As for lodging, the first contact was a tour group recommended by USA Track and Field that mentioned nightly fees so high Darlene assumed something was wrong.

She checked with travel agencies in China, only to be informed that the Chinese government had booked 80 percent of the rooms in town.

“I still have an e-mail from China where a lady tells me that the only rooms she can get for us are $900 per night,” she said. “And that was in January.”

She finally found another tour group recommended by USA Track that could book some rooms. All she had to do was call and confirm as soon as her son officially qualified during the Olympic trials last month. The only catch was that the javelin finals were on the final day of the trials, making for some anxious moments.

“Many of the parents of the other athletes who had made the team had already confirmed their rooms through the same group, so we were a little worried,” Darlene said. “Luckily, it worked out.”

It worked out to the tune of six nights for $6,900.

With the major obstacles cleared, all that was left was smaller hurdles such as visas, vaccines, cell phone usage in China and deciding how to make it six days in a foreign culture.

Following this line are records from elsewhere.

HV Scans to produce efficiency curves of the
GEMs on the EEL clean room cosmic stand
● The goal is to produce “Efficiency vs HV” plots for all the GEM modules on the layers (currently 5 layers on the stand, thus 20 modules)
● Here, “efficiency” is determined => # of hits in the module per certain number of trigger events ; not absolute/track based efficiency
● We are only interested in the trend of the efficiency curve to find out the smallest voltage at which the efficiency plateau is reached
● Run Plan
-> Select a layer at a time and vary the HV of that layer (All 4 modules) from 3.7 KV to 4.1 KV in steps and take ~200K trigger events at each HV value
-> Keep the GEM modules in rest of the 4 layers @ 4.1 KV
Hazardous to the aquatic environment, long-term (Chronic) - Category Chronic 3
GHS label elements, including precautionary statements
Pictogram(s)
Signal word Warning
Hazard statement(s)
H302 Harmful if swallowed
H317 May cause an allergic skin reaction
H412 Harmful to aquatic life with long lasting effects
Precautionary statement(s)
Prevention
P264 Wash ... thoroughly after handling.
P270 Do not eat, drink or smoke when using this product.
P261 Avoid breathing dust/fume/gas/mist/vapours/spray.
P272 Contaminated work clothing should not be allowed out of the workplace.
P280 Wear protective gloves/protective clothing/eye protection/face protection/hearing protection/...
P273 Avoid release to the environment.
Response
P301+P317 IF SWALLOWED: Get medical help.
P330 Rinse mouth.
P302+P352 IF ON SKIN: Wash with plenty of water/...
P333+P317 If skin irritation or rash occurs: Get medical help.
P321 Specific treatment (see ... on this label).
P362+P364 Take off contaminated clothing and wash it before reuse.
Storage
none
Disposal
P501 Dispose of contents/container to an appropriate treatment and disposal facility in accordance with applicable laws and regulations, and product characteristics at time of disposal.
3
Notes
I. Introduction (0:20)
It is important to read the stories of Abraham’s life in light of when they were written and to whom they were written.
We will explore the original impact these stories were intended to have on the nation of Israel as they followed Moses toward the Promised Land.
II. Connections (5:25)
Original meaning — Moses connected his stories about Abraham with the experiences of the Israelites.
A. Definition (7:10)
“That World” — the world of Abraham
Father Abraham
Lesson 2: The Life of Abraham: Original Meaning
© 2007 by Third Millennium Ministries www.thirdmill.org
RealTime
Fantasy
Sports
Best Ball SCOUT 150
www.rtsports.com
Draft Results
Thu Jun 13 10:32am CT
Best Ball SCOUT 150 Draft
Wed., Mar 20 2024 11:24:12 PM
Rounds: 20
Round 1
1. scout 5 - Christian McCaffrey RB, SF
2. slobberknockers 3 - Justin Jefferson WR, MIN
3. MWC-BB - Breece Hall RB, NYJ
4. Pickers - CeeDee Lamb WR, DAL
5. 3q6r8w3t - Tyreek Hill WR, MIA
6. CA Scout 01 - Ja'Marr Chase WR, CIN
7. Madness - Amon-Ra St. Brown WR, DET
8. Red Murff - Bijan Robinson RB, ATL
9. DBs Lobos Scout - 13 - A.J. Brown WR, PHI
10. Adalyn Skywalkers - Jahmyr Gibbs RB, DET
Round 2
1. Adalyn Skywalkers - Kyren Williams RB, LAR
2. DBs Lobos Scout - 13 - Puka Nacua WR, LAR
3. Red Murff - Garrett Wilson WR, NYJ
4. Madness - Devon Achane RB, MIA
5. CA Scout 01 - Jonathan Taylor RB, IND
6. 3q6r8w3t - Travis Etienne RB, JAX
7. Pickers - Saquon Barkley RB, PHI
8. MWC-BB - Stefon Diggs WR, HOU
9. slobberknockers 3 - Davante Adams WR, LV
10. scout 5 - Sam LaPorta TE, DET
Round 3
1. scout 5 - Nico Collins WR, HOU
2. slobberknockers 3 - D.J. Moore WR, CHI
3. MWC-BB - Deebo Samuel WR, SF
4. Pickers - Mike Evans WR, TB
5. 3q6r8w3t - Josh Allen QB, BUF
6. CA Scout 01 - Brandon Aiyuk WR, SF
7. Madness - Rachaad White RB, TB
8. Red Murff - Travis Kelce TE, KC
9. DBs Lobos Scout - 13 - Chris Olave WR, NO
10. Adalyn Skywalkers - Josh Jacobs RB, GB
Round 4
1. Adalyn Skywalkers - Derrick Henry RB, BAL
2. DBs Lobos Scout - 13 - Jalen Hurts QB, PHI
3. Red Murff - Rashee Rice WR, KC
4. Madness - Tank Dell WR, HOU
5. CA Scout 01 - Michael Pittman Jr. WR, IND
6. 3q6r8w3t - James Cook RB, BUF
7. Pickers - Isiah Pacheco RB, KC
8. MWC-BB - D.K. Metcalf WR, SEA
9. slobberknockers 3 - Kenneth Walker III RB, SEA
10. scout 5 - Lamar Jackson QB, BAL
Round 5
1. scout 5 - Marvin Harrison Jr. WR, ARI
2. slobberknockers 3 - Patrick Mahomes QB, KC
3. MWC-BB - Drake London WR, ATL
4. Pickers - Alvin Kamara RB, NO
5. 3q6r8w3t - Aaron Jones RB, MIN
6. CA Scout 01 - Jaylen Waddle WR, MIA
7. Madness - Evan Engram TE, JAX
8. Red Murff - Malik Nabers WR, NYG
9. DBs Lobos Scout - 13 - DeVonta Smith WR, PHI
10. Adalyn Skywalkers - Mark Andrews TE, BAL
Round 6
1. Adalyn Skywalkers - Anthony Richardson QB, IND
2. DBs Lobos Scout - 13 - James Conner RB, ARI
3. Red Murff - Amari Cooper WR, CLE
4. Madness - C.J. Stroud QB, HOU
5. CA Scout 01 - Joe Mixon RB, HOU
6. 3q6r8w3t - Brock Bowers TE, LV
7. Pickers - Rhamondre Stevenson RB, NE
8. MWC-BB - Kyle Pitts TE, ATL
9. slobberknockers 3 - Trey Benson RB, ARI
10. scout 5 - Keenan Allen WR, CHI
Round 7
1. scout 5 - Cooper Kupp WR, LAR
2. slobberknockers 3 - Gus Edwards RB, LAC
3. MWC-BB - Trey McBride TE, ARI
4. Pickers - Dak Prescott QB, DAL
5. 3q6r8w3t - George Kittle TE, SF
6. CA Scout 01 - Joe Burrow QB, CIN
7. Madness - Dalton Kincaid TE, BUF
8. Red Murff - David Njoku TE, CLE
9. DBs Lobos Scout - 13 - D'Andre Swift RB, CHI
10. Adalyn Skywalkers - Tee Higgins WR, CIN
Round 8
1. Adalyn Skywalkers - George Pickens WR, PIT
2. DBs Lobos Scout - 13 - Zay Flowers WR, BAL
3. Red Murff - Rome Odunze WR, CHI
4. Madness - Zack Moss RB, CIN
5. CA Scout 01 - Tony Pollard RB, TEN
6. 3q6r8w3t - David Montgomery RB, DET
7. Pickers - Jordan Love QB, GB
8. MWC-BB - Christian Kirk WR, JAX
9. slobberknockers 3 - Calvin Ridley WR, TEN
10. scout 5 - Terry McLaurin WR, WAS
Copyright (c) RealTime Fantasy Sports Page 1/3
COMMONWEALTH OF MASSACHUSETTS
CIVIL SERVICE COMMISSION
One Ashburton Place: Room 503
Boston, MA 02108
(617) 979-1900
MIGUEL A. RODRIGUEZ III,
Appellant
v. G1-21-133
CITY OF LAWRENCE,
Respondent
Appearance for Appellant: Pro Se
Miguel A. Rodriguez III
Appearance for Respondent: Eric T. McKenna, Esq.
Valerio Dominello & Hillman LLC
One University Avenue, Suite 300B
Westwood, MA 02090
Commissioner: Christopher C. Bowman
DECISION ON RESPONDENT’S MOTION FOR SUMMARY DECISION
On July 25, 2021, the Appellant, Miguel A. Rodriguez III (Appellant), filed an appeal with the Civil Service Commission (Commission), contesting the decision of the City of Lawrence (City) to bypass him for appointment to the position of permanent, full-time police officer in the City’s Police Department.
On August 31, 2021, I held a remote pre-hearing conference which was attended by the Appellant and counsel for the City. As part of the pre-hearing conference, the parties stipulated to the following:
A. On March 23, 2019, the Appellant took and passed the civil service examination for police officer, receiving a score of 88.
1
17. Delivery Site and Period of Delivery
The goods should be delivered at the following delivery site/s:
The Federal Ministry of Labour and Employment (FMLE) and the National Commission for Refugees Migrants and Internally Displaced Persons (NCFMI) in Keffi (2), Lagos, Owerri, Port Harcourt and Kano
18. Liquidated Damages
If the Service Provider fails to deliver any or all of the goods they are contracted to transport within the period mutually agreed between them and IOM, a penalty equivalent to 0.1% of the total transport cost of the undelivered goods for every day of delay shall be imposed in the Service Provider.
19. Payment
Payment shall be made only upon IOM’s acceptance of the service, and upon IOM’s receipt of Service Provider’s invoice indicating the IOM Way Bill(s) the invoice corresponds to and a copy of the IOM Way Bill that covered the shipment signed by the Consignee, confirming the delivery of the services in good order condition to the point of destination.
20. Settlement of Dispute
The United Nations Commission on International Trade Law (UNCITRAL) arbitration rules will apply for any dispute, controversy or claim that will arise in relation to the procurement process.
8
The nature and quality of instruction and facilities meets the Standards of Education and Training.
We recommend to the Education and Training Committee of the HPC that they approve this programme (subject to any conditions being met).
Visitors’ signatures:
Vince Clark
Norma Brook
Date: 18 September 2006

“I’m going to have to learn to eat with those chopsticks, I guess,” Mike Sr. said before adding, “The deal is, we’re probably going to lose some weight.”

But his wife is prepared.

“Actually, I think I’m going to take some plastic silverware in our suitcase,” Darlene assured him.

They’ve watched a video that explains what the signs for concessions and mens and womens restrooms will look like, and they picked up another important piece of information.

“Supposedly, the hotels have some of the things that we’re used to,” Darlene said. “But if you’re not at the hotel, you have to have your own soap, your own hand sanitizer, your own tissues and your own toilet paper because they don’t stock those in public facilities.

“Sometimes I look at Mike and say, ‘We’re spending all this money and we won’t even have toilet paper.’”

The Hazles admitted they didn’t believe it would cost so much to make the trip.

“We’re getting ready to retire in a few years, and this was not on the budget,” Darlene stated.

Added Mike Sr.: “Our friends have said it all to us. They’ve said, ‘Great for you,’ and they’ve said, ‘You can’t do that.’”

But what has the person they are following to Beijing said?

“Them going is just as important as me going,” the younger Hazle said by phone from the U.S. Olympic Training Center in Chula Vista, Calif. “It’s part of the whole thing. I couldn’t have done this without their understanding and patience.”

And that, in a nutshell, is why all three Hazles will be in Beijing.

“For all of the other ways we’ve supported Michael, it’s important that we be there for him,” Darlene said. “Because I think he views this as his payback to us for all that we’ve invested and supported him with.

“And so there are some things in which money doesn’t matter.”